Dans l’espace, l’énergie est une denrée rare. Puisqu’il n’existe pas de moyen de faire le plein de son engin et que les panneaux solaires ont une capacité limitée, l’énergie utilisée pour chaque mouvement compte. Pour minimiser sa consommation, la lubrification de ces mécanismes est alors optimisée. Seulement, dans le vide spatial, les matériaux utilisés à cette fin n’ont pas le même comportement que sur Terre. Un lubrifiant insuffisamment maîtrisé sous air et sous vide peut même faire échouer toute une mission. « Dans les années 80, des satellites ont été lancés dans l’espace sans jamais n’avoir pu déployer leurs panneaux solaires car le lubrifiant n’avait pas supporté l’enchaînement des tests en salle blanche sur Terre, puis les vibrations du lancement et enfin les conditions de l’espace. Ces satellites se sont alors avérés inutilisables ! », explique Aurélien Saulot, professeur des universités au LaMCoS.
Le MoS2 est le lubrifiant de référence dans le domaine. Également appelé « bisulfure de molybdène », ce matériau (poudre ou dépôt mince) utilisé comme « troisième corps » solide, n’est en réalité pas le plus fiable qui soit. « Le MoS2 perd significativement ses propriétés lubrifiantes en présence d’humidité. Cette dernière est difficile à contrôler par exemple lors des phases d’assemblage et d'essais en salle blanche. Nous avons donc cherché à synthétiser un troisième corps plus stable quel que soit l’environnement (air humide, ultra-vide..) : une solution avec un coefficient de frottement maîtrisé et stable, pour minimiser la consommation d’énergie des mécanismes spatiaux et ainsi accroître leur durée de vie », ajoute le chercheur.
Alors comment améliorer les propriétés de ce bisulfure pour qu’il résiste aux conditions extrêmes du vide spatial ? Les chercheurs, réunis sur le projet, ont parié sur le dopage du MoS2 par un additif métallique inédit au vu de ses propriétés tribologiques. « Tous les matériaux qui avaient été testés avaient de bons résultats soit sous air, soit sous vide.

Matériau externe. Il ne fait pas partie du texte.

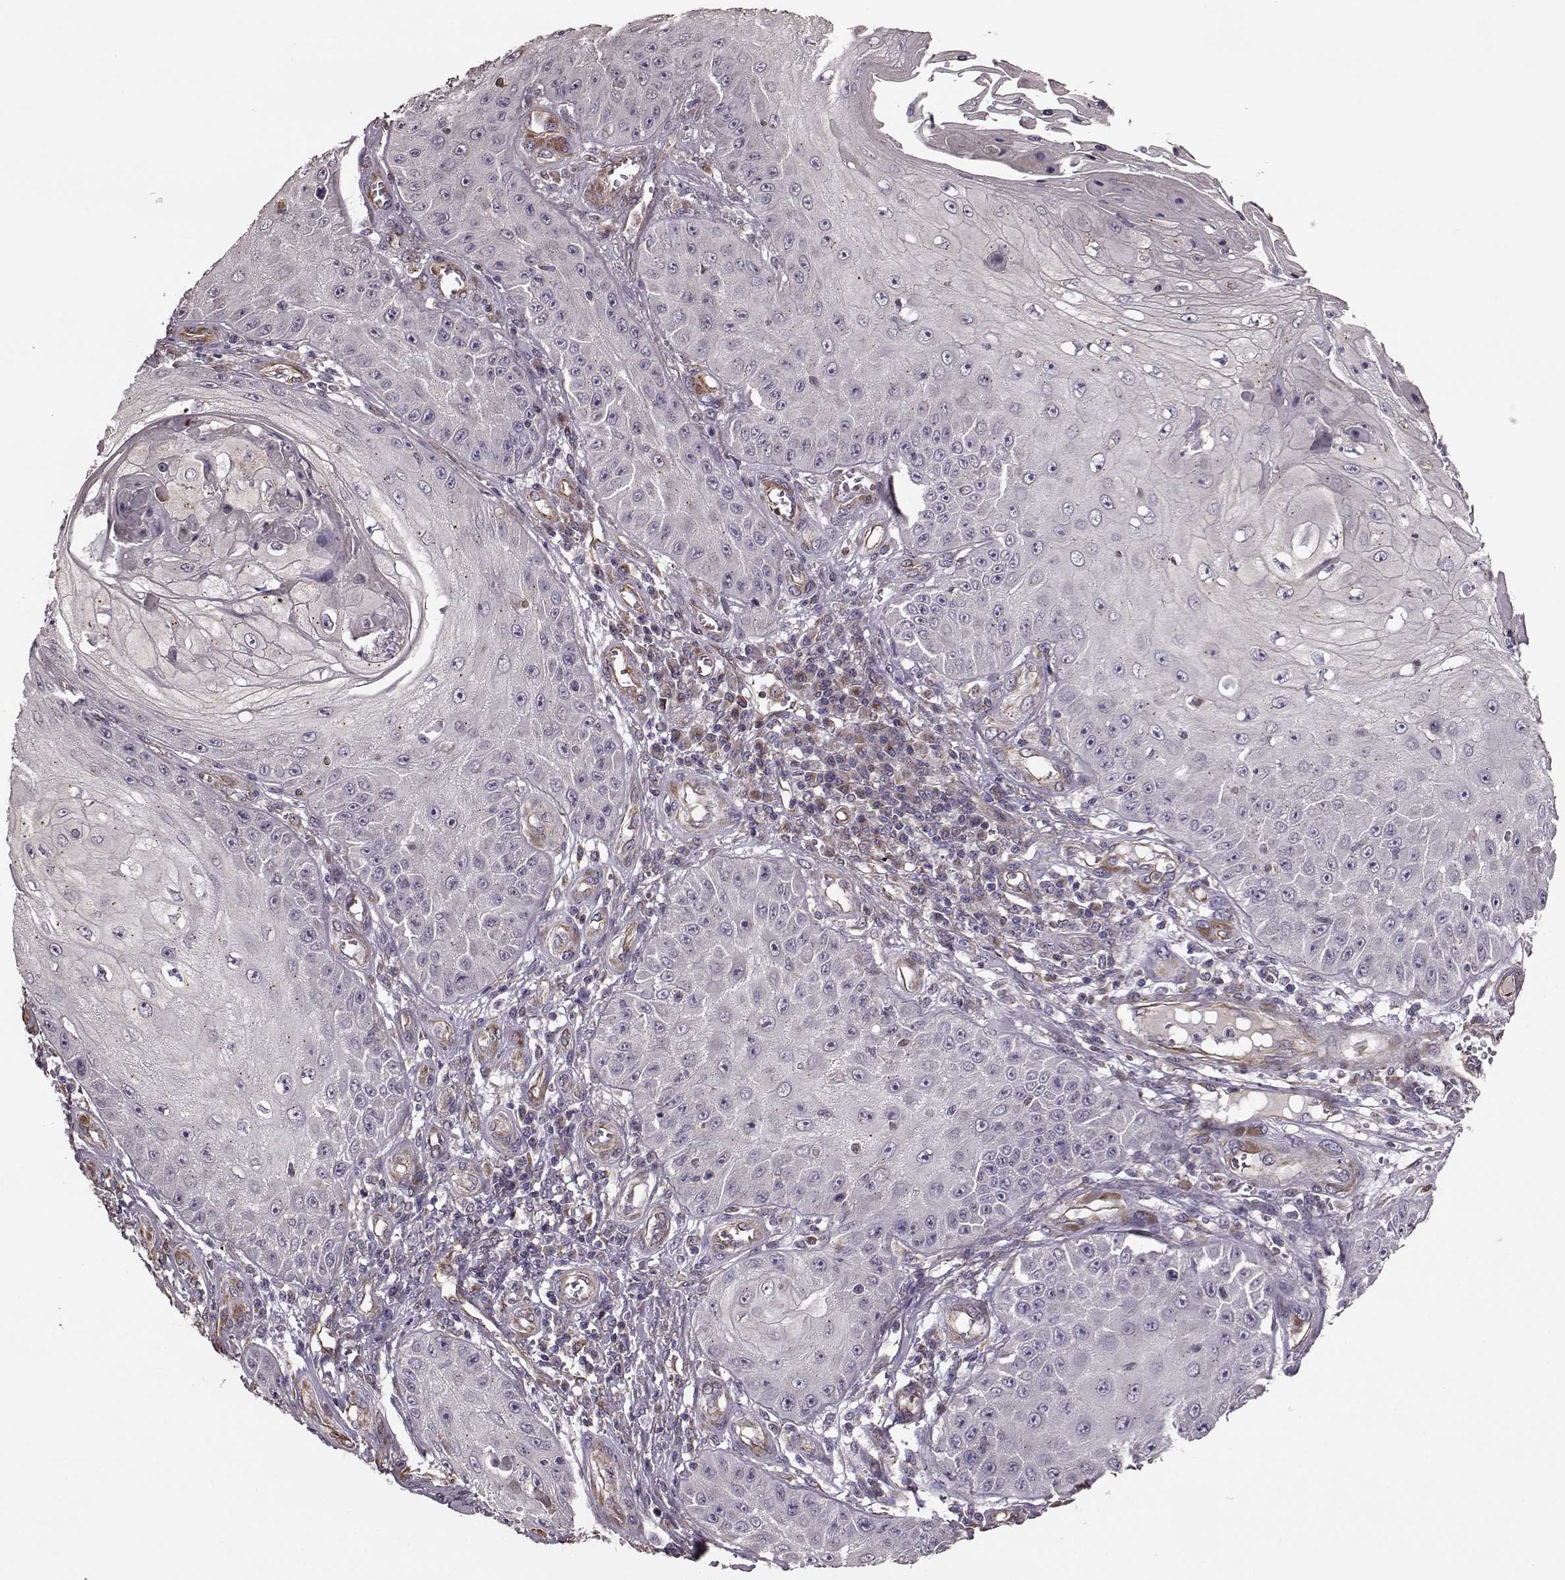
{"staining": {"intensity": "negative", "quantity": "none", "location": "none"}, "tissue": "skin cancer", "cell_type": "Tumor cells", "image_type": "cancer", "snomed": [{"axis": "morphology", "description": "Squamous cell carcinoma, NOS"}, {"axis": "topography", "description": "Skin"}], "caption": "A photomicrograph of human squamous cell carcinoma (skin) is negative for staining in tumor cells.", "gene": "NTF3", "patient": {"sex": "male", "age": 70}}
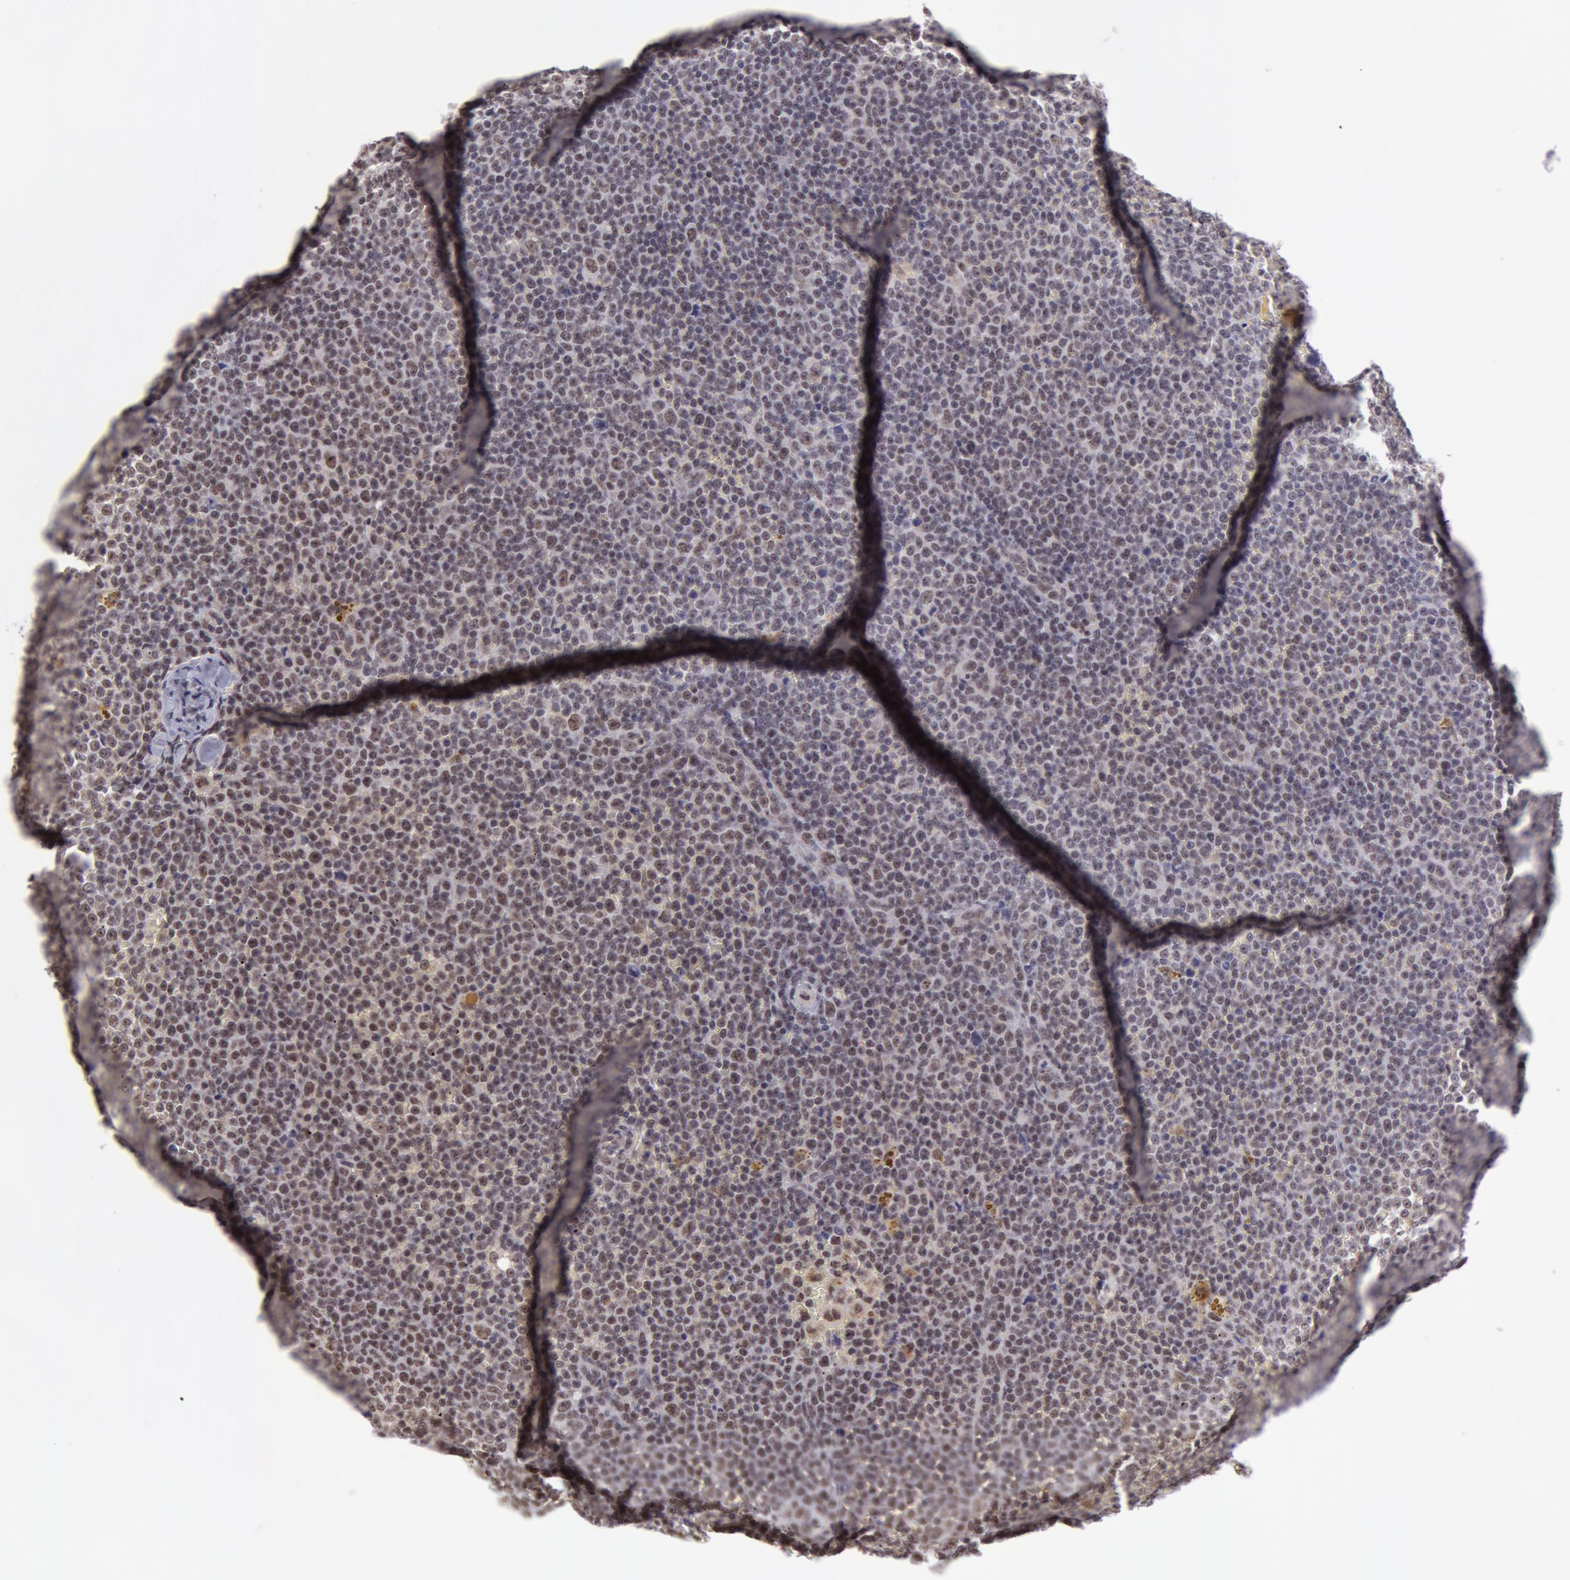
{"staining": {"intensity": "weak", "quantity": "25%-75%", "location": "cytoplasmic/membranous,nuclear"}, "tissue": "lymphoma", "cell_type": "Tumor cells", "image_type": "cancer", "snomed": [{"axis": "morphology", "description": "Malignant lymphoma, non-Hodgkin's type, Low grade"}, {"axis": "topography", "description": "Lymph node"}], "caption": "This micrograph reveals IHC staining of lymphoma, with low weak cytoplasmic/membranous and nuclear positivity in about 25%-75% of tumor cells.", "gene": "VRTN", "patient": {"sex": "male", "age": 50}}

Nous avons misé sur le dopage du MoS2 par du tantale (Ta) dont le comportement s’est avéré particulièrement homogène dans les deux conditions. » Déposé en couches successives sur une épaisseur micrométrique et grâce à un procédé en phase vapeur (PVD), les chercheurs trouvent la composition et la microstructure optimale. Le premier prototype, testé sur des mécanismes réels, a déjà montré son efficacité pendant toutes les phases d’utilisation. Les résultats ont d’ailleurs été publiés dans la revue internationale Advanced Functional Materials et fait l’objet d’un dépôt de brevet.
Avant d’être véritablement utilisé dans l’espace, le nouveau lubrifiant devra passer encore quelques tests, pour s’assurer de son comportement en conditions réelles. L’équipe s’attachera à trouver un « optimum », notamment grâce au tribomètre « Pedeba » du LaMCoS, un appareil capable de recréer des conditions spatiales, depuis le campus de la Doua. « Ce nouveau lubrifiant, déposé grâce à nos collègues du LIST au Luxembourg, sera testé et caractérisé à l’échelle élémentaire au LaMCoS et au Femto-ST puis sur des composants standards tels que des roulements à billes au CNES en France. Ces derniers sont souvent utilisés, par exemple sur les antennes de pointage de communication de satellites qui sont en perpétuel mouvement, et ont besoin d’une durée de vie très longue. Ça sera donc un bon indicateur d’efficience tribologique. »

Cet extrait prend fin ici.